All that said, it is not the book to grab if one wants to throw together a quick dessert for company. Although some of the recipes are fairly simple, many are daylong, or at least afternoon-long, projects, requiring numerous steps — as well as a trip to a specialty or gourmet grocery.

Since I had been yearning to try my hand at jelly doughnuts for a few months, I to decided to try the book’s recipe for paczki (pronounced punch-key), which I figured was the Polish equivalent of, perhaps even the inspiration for, the Israeli sufganiyot I never got around to making for Chanukah. Glancing quickly at the instructions, I estimated that I could complete the project in two to three hours. It took more like six, however, because the recipe called for a whopping four one-hour risings. Were I a more careful reader, I would have realized this in advance; nonetheless, I was somewhat disgruntled that in the page-long recipe introduction, which elaborates on the customs of “Fat Thursday” (the Polish version of Mardi Gras) and extols the “heavenly” qualities of the dough, there was no warning about the enormous time commitment these doughnuts demand. Since the final product must be consumed immediately (as Mr. Patent correctly notes, they do not store well), the timing logistics are frustratingly tricky — and frankly, I didn’t think the extra steps were worth the trouble. While tasty, the paczki didn’t seem any better to me than the numerous doughnuts I’ve sampled that have been shaped and fried after just one overnight rising in the refrigerator.
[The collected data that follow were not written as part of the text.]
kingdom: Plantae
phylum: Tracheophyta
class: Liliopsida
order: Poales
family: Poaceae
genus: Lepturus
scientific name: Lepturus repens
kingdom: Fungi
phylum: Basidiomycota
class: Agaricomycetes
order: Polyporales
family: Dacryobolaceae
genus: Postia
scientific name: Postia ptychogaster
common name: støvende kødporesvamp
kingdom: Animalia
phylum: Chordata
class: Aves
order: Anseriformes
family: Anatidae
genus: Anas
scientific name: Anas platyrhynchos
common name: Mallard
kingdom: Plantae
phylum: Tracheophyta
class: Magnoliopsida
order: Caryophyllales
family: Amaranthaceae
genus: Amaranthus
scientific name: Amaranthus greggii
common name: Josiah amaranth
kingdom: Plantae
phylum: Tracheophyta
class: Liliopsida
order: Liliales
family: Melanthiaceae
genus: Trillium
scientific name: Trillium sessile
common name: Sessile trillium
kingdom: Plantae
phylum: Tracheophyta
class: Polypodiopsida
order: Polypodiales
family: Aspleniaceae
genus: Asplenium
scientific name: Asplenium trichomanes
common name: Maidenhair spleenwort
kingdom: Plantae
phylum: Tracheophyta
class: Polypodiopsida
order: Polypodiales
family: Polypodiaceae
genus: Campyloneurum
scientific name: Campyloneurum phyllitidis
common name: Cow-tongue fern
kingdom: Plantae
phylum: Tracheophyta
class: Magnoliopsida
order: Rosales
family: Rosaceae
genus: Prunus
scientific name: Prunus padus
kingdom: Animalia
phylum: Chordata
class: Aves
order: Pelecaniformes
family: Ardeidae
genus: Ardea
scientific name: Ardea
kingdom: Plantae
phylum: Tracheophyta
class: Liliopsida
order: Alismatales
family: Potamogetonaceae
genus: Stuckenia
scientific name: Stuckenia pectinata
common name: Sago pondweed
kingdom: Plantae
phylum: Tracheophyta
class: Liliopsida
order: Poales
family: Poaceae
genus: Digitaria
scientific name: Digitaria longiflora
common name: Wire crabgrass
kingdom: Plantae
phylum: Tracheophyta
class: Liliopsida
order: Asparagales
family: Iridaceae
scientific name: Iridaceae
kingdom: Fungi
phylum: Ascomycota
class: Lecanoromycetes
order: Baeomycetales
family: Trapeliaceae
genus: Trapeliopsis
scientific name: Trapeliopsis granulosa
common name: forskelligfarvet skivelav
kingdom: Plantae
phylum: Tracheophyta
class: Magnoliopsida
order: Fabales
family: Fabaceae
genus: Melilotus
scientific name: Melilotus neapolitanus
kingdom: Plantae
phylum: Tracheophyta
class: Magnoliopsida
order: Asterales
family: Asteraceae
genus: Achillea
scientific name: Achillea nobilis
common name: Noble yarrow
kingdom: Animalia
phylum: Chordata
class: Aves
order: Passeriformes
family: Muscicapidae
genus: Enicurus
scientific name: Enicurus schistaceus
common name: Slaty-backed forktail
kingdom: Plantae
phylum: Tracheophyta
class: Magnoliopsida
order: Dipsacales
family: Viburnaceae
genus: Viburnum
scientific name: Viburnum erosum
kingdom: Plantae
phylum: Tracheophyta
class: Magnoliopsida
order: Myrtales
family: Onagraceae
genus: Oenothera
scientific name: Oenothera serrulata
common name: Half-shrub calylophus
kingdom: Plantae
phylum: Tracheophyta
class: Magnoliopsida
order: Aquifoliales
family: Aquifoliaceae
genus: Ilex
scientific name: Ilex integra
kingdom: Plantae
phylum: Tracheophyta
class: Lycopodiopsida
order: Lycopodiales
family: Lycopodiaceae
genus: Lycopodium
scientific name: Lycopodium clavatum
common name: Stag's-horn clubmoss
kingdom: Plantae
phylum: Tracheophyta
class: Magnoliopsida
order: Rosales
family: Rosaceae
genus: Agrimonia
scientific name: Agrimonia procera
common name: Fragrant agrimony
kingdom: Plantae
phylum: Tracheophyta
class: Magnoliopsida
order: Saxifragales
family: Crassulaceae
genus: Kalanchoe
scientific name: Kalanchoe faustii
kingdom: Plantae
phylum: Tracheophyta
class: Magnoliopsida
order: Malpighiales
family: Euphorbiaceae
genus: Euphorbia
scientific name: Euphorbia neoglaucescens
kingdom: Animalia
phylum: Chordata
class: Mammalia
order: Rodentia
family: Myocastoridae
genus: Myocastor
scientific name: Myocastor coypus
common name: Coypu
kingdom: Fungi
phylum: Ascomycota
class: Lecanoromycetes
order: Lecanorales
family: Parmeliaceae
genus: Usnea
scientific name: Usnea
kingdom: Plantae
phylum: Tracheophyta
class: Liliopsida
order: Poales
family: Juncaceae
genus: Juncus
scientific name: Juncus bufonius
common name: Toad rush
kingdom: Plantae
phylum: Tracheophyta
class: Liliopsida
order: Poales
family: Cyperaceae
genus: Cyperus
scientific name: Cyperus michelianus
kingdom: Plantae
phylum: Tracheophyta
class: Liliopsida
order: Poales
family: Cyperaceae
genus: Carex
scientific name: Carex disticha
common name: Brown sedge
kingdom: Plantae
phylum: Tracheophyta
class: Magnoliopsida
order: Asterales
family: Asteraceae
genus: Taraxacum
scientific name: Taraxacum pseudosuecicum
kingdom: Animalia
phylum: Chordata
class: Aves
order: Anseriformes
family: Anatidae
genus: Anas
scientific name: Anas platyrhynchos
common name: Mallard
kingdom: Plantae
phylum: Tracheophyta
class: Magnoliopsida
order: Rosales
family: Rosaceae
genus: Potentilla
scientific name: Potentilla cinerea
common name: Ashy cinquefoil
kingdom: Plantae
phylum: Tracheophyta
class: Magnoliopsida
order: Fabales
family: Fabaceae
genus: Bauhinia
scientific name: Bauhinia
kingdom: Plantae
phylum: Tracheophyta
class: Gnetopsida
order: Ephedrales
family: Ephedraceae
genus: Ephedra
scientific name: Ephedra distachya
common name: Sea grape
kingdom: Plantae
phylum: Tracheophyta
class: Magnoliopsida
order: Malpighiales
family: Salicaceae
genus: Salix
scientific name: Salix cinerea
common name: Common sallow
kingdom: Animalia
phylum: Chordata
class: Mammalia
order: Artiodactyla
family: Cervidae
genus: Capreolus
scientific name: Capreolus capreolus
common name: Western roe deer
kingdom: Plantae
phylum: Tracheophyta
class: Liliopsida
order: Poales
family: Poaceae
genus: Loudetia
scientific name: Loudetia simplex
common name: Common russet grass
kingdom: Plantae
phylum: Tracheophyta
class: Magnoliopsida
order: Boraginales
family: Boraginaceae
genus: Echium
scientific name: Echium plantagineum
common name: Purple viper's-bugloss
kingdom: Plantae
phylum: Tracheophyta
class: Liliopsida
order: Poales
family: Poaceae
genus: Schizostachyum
Another frustrating aspect of “Baker’s Odyssey” is the arrangement of pictures. While almost 40 of the pastries are featured in the glossy color photo section in the center of the book, simple illustrations accompanying each recipe would have been more useful, especially since many of these delicacies will be unfamiliar to all but the most seasoned connoisseurs of specialty bakeries.

I will say, however, that my paczki travails were compensated by my pleasant experience with the sublime Roman Chocolate Cookies (a photo of which appears in the book). The recipe was quite easy, and the final product as satisfyingly chocolaty as a brownie, yet considerably more elegant and sophisticated. Although Mr. Patent didn’t mention this, one bonus of these cookies, especially in a book containing numerous lard-filled and otherwise heart-clogging dishes, was their relatively healthy nature; they are made with olive oil rather than butter. While the rich icing the recipe calls for is luscious, the weight- and health-conscious baker will find that these cookies can also be quite satisfying with just a sprinkling of powdered sugar or a light glaze. Replacing the chocolate chips with dried cherries — one of the book’s suggested variations — would be another painless way to trim the calorie and fat count.

The Roman Chocolate Cookies (recipe at nysun.com) are going to become a regular treat in my house. As for the other pastries, particularly the complex and intimidating ones, this book will help me figure out which pastries I want to try. Then, I’ll leave my kitchen behind and head, instead, for one of the many good international bakeries just a subway ride away.